YOUR ASSIGNMENT: Reproduce the full set of records verbatim.

Top of LISTED ENTRIES

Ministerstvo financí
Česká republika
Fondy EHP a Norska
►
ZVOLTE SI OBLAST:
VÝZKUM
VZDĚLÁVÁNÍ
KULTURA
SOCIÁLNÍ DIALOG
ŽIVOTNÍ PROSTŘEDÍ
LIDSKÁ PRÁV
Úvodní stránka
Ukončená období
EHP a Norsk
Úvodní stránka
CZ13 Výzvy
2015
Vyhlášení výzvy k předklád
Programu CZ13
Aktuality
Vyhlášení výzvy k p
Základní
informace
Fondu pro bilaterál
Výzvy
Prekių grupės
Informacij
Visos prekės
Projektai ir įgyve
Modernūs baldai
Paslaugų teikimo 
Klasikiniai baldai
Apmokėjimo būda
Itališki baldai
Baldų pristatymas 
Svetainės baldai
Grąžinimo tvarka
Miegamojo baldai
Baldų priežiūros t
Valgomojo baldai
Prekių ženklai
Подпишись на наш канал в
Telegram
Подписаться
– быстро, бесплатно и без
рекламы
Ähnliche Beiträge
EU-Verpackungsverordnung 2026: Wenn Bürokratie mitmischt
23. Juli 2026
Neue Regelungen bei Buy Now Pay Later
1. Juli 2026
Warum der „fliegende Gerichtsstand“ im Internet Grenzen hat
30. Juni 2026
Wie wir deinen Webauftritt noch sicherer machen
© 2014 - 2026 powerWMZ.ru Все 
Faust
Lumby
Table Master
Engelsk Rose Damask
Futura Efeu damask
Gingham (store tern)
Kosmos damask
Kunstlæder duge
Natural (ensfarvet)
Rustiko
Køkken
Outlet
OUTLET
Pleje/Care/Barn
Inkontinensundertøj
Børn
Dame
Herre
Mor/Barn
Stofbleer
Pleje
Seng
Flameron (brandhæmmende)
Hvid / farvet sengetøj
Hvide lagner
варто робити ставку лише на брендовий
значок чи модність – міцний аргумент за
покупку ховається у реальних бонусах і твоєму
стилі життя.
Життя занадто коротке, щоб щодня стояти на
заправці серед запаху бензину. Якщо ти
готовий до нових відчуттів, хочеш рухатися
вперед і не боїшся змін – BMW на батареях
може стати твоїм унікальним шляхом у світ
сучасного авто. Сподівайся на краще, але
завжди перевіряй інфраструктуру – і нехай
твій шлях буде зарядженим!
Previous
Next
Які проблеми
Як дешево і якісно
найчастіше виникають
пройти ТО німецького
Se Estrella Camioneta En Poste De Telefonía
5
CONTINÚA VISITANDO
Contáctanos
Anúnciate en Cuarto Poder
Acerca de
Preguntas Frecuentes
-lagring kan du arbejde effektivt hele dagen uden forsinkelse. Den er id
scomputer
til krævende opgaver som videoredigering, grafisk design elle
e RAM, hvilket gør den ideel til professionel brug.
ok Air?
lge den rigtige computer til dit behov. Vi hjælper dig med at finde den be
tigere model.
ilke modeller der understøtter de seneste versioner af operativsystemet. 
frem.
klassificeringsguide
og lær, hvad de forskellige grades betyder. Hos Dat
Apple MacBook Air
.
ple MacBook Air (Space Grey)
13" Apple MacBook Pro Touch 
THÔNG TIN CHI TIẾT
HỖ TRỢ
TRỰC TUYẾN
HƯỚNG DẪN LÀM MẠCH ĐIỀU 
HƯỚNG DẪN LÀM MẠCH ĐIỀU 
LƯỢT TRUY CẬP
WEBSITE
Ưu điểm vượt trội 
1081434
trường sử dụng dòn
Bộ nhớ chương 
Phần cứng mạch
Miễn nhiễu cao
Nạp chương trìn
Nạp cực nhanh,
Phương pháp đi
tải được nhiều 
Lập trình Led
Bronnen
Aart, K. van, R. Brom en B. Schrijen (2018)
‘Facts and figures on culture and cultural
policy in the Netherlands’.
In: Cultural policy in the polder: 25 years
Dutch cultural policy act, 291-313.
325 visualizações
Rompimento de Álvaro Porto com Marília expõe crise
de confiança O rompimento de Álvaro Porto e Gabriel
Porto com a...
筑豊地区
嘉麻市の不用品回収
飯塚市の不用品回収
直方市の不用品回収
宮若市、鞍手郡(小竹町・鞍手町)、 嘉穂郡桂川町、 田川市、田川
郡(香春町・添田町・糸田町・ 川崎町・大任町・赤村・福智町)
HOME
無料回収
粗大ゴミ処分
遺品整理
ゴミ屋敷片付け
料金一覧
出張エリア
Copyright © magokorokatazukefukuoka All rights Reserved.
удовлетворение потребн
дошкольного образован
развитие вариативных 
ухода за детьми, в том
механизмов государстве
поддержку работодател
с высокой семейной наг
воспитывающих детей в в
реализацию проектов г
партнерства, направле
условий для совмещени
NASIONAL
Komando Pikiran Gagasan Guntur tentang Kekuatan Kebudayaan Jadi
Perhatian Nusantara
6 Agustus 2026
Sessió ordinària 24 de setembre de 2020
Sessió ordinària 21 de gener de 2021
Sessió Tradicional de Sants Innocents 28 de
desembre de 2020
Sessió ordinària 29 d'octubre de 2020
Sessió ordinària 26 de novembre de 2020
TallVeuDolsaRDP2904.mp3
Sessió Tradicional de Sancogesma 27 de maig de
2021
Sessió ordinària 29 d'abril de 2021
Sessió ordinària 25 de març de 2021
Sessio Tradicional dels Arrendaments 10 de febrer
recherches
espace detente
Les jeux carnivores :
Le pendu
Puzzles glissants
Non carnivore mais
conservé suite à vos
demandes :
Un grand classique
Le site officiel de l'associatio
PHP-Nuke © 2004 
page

Bottom of LISTED ENTRIES

SOLUTION:
Ministerstvo financí
Česká republika
Fondy EHP a Norska
►
ZVOLTE SI OBLAST:
VÝZKUM
VZDĚLÁVÁNÍ
KULTURA
SOCIÁLNÍ DIALOG
ŽIVOTNÍ PROSTŘEDÍ
LIDSKÁ PRÁV
Úvodní stránka
Ukončená období
EHP a Norsk
Úvodní stránka
CZ13 Výzvy
2015
Vyhlášení výzvy k předklád
Programu CZ13
Aktuality
Vyhlášení výzvy k p
Základní
informace
Fondu pro bilaterál
Výzvy
Prekių grupės
Informacij
Visos prekės
Projektai ir įgyve
Modernūs baldai
Paslaugų teikimo 
Klasikiniai baldai
Apmokėjimo būda
Itališki baldai
Baldų pristatymas 
Svetainės baldai
Grąžinimo tvarka
Miegamojo baldai
Baldų priežiūros t
Valgomojo baldai
Prekių ženklai
Подпишись на наш канал в
Telegram
Подписаться
– быстро, бесплатно и без
рекламы
Ähnliche Beiträge
EU-Verpackungsverordnung 2026: Wenn Bürokratie mitmischt
23. Juli 2026
Neue Regelungen bei Buy Now Pay Later
1. Juli 2026
Warum der „fliegende Gerichtsstand“ im Internet Grenzen hat
30. Juni 2026
Wie wir deinen Webauftritt noch sicherer machen
© 2014 - 2026 powerWMZ.ru Все 
Faust
Lumby
Table Master
Engelsk Rose Damask
Futura Efeu damask
Gingham (store tern)
Kosmos damask
Kunstlæder duge
Natural (ensfarvet)
Rustiko
Køkken
Outlet
OUTLET
Pleje/Care/Barn
Inkontinensundertøj
Børn
Dame
Herre
Mor/Barn
Stofbleer
Pleje
Seng
Flameron (brandhæmmende)
Hvid / farvet sengetøj
Hvide lagner
варто робити ставку лише на брендовий
значок чи модність – міцний аргумент за
покупку ховається у реальних бонусах і твоєму
стилі життя.
Життя занадто коротке, щоб щодня стояти на
заправці серед запаху бензину. Якщо ти
готовий до нових відчуттів, хочеш рухатися
вперед і не боїшся змін – BMW на батареях
може стати твоїм унікальним шляхом у світ
сучасного авто. Сподівайся на краще, але
завжди перевіряй інфраструктуру – і нехай
твій шлях буде зарядженим!
Previous
Next
Які проблеми
Як дешево і якісно
найчастіше виникають
пройти ТО німецького
Se Estrella Camioneta En Poste De Telefonía
5
CONTINÚA VISITANDO
Contáctanos
Anúnciate en Cuarto Poder
Acerca de
Preguntas Frecuentes
-lagring kan du arbejde effektivt hele dagen uden forsinkelse. Den er id
scomputer
til krævende opgaver som videoredigering, grafisk design elle
e RAM, hvilket gør den ideel til professionel brug.
ok Air?
lge den rigtige computer til dit behov. Vi hjælper dig med at finde den be
tigere model.
ilke modeller der understøtter de seneste versioner af operativsystemet. 
frem.
klassificeringsguide
og lær, hvad de forskellige grades betyder. Hos Dat
Apple MacBook Air
.
ple MacBook Air (Space Grey)
13" Apple MacBook Pro Touch 
THÔNG TIN CHI TIẾT
HỖ TRỢ
TRỰC TUYẾN
HƯỚNG DẪN LÀM MẠCH ĐIỀU 
HƯỚNG DẪN LÀM MẠCH ĐIỀU 
LƯỢT TRUY CẬP
WEBSITE
Ưu điểm vượt trội 
1081434
trường sử dụng dòn
Bộ nhớ chương 
Phần cứng mạch
Miễn nhiễu cao
Nạp chương trìn
Nạp cực nhanh,
Phương pháp đi
tải được nhiều 
Lập trình Led
Bronnen
Aart, K. van, R. Brom en B. Schrijen (2018)
‘Facts and figures on culture and cultural
policy in the Netherlands’.
In: Cultural policy in the polder: 25 years
Dutch cultural policy act, 291-313.
325 visualizações
Rompimento de Álvaro Porto com Marília expõe crise
de confiança O rompimento de Álvaro Porto e Gabriel
Porto com a...
筑豊地区
嘉麻市の不用品回収
飯塚市の不用品回収
直方市の不用品回収
宮若市、鞍手郡(小竹町・鞍手町)、 嘉穂郡桂川町、 田川市、田川
郡(香春町・添田町・糸田町・ 川崎町・大任町・赤村・福智町)
HOME
無料回収
粗大ゴミ処分
遺品整理
ゴミ屋敷片付け
料金一覧
出張エリア
Copyright © magokorokatazukefukuoka All rights Reserved.
удовлетворение потребн
дошкольного образован
развитие вариативных 
ухода за детьми, в том
механизмов государстве
поддержку работодател
с высокой семейной наг
воспитывающих детей в в
реализацию проектов г
партнерства, направле
условий для совмещени
NASIONAL
Komando Pikiran Gagasan Guntur tentang Kekuatan Kebudayaan Jadi
Perhatian Nusantara
6 Agustus 2026
Sessió ordinària 24 de setembre de 2020
Sessió ordinària 21 de gener de 2021
Sessió Tradicional de Sants Innocents 28 de
desembre de 2020
Sessió ordinària 29 d'octubre de 2020
Sessió ordinària 26 de novembre de 2020
TallVeuDolsaRDP2904.mp3
Sessió Tradicional de Sancogesma 27 de maig de
2021
Sessió ordinària 29 d'abril de 2021
Sessió ordinària 25 de març de 2021
Sessio Tradicional dels Arrendaments 10 de febrer
recherches
espace detente
Les jeux carnivores :
Le pendu
Puzzles glissants
Non carnivore mais
conservé suite à vos
demandes :
Un grand classique
Le site officiel de l'associatio
PHP-Nuke © 2004 
page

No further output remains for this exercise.